“Rolezinho” é uma palavra linda. “É a sociedade brasileira se mexendo.”
Assim vê Caetano Veloso, 71, os encontros dos jovens da periferia nos shoppings. Obviamente, não sem também alfinetar a mídia, que considera ter tentado passar a imagem de que “rolezinhos” eram “invasões”.
O cantor baiano, que lança o CD e o DVD do show “Abraçaço”, conversou com a Folha por e-mail. Caetano falou sobre a polêmica das biografias e defendeu-se de quem o acusou de censura e demagogia. Leia os principais trechos da entrevista.
“Não creio muito nas belezas das revoluções”
Qual sua opinião sobre os “rolezinhos”? Em sua opinião, há uma relação direta entre eles e os protestos de junho do ano passado?
Caetano Veloso – Só a palavra “rolezinho” (tanto pronunciada à paulista, com o “e” fechado, quanto à baiana, e mesmo carioca, com o “e” aberto) é já uma grande beleza. A pior coisa escrita num jornal sobre o assunto foi que a palavra é feia e cafona. Essa opinião, de um colunista conservador, é que era exibição de mau gosto. Claro que rolezinhos são a sociedade brasileira se mexendo. Tudo de que ela mais precisa. Essa é a característica que esse fenômeno comparte com as manifestações de junho. Mas acho que a imprensa deixou que se pensasse tratar-se de exibição ostensiva de garotada da periferia em shoppings de alta classe média, dando uma impressão de invasão, quando na verdade são encontros que se dão em shoppings da periferia.
Você viu o vídeo das decapitações no presídio de Pedrinhas, no Maranhão? Qual sua opinião sobre a situação do sistema carcerário brasileiro?
C.V. – Já em meu livro Verdade Tropical [1997], eu conto a ideia da sociedade brasileira que se formou em mim quando, preso na Vila Militar, ouvi gritos de torturados durante a noite: me disseram que não eram presos políticos, e sim, ladrõezinhos da zona norte do Rio. Pois bem, décadas se passaram e não vi nada que parecesse sequer querer desmentir a ideia que tenho de nossa sociedade: brutal, injusta, cruel. O que se revelou em Pedrinhas diz muito sobre o que é a realidade das prisões (e não só das prisões) brasileiras. Temos muito, muito a fazer. E, claro, não pode ser indolor.
Como vê o movimento black bloc? Acha que o Rio será palco de nova onda de protestos?

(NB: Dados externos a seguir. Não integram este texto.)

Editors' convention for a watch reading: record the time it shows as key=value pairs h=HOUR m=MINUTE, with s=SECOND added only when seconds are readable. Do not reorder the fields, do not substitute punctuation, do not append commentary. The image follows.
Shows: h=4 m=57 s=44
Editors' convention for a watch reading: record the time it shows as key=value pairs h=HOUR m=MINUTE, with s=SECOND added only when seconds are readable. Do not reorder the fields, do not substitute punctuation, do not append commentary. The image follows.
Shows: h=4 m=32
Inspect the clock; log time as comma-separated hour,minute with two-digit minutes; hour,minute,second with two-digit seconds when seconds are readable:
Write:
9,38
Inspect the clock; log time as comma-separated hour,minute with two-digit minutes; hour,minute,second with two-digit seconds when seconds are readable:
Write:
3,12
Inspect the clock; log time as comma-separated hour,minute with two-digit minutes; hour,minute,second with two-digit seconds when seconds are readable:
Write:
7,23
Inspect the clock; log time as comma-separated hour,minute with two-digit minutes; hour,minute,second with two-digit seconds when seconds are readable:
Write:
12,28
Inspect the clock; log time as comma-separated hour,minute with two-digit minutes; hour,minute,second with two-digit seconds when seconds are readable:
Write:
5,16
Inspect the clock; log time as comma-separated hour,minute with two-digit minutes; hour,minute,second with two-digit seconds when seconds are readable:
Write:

C.V. – Não gosto de violência nem desejo insuflar o entusiasmo de jovens narcisistas que adoram se sentir salvadores da humanidade. Mas, como disse, os nós de nossa estrutura social brutal não podem se desfazer sem dor. Black blocs têm a ingenuidade de rebeldes sessentistas (com os quais me identifiquei no ato na segunda metade dos anos 1960), por isso, tendo a simpatizar com eles, mesmo sendo capaz de criticá-los sem dó, como fiz no começo desta resposta. É provável que haja manifestações neste ano, com Copa e eleições e tudo o mais. Vejo que o todo da população está vacinado contra o que há de desestabilizador nessas movimentações e, portanto, irá neutralizar os protestos. O povo é conservador. Ao menos o brasileiro é. Mas, do jeito que anda o mundo, é sempre possível que um fato pequeno, corriqueiro, desencadeie uma nova onda, talvez muito mais forte e incontrolável. Não digo isso porque o deseje: sou classe-média e gosto de paz e sossego. Além disso não creio muito nas belezas que se atribuem às revoluções. Jamais utilizaria a palavra “terror” como algo desejável, como [o filósofo esloveno Slavoj] Zizek faz. Mas percebo a possibilidade de algo assim acontecer. E não sou contra, já que a injustiça, a brutalidade e a crueldade merecem reação enérgica.
“Sobrou uma frase impaciente para Roberto”
No caso das biografias, você declarou que a imprensa atacou-os de modo unilateral. Como analisa a imprensa cultural brasileira? Está reproduzindo o linguajar e a combatividade das mídias sociais?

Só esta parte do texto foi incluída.